PROVIDED ENTRIES:
• • • •

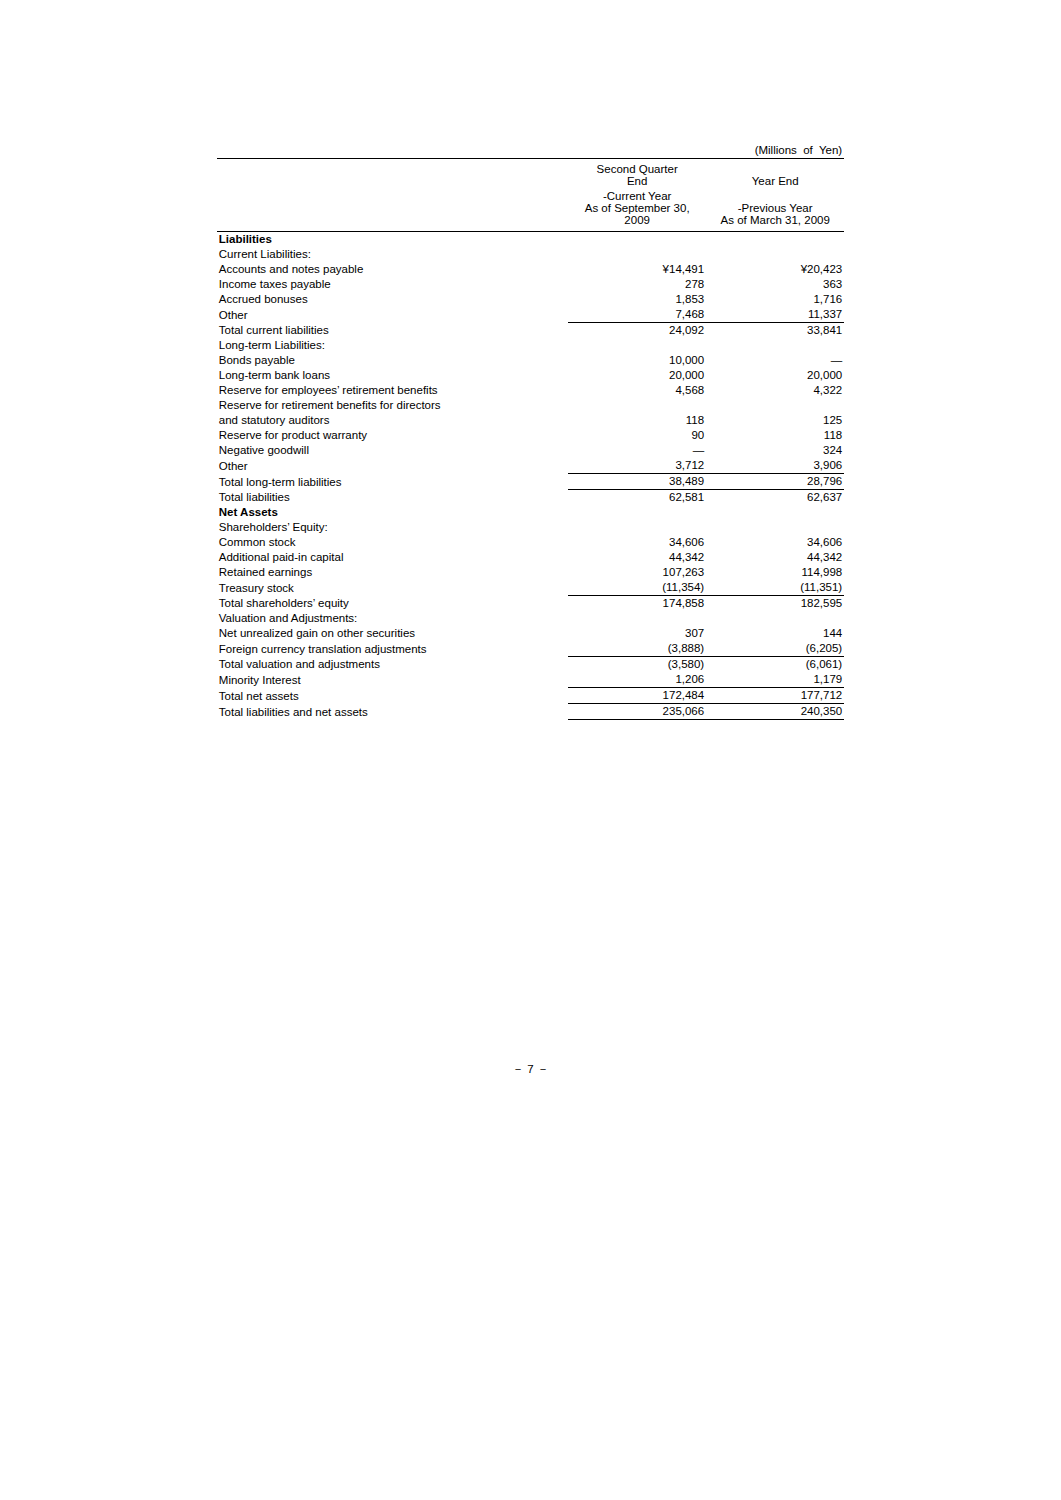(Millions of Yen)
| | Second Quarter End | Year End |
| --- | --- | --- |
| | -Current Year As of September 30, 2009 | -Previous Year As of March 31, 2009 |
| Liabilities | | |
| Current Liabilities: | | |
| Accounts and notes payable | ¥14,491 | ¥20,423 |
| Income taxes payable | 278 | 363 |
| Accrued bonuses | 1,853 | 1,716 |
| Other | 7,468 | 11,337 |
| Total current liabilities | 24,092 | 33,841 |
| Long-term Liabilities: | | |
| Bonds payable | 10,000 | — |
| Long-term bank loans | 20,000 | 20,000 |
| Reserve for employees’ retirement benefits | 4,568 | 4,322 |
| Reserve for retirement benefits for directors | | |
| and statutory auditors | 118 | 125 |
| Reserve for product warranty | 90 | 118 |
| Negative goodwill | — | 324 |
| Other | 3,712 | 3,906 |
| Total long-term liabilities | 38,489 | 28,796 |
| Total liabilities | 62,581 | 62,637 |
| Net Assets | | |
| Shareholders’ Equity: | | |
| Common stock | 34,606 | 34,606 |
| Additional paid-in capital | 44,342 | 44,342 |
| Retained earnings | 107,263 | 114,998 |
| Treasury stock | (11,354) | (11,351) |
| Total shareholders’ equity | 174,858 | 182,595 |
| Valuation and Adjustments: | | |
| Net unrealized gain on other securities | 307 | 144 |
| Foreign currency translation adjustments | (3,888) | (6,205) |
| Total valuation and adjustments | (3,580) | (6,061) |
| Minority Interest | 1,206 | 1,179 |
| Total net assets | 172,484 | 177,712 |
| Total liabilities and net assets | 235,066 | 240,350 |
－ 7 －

• • • •

TASK DIRECTIONS: All lines above from the one containing "174,858 | 182,595 |" to the one containing "(3,888) | (6,205) |" must be repeated exactly, both lines included, and no others.

FINAL ANSWER:
| Total shareholders’ equity | 174,858 | 182,595 |
| Valuation and Adjustments: | | |
| Net unrealized gain on other securities | 307 | 144 |
| Foreign currency translation adjustments | (3,888) | (6,205) |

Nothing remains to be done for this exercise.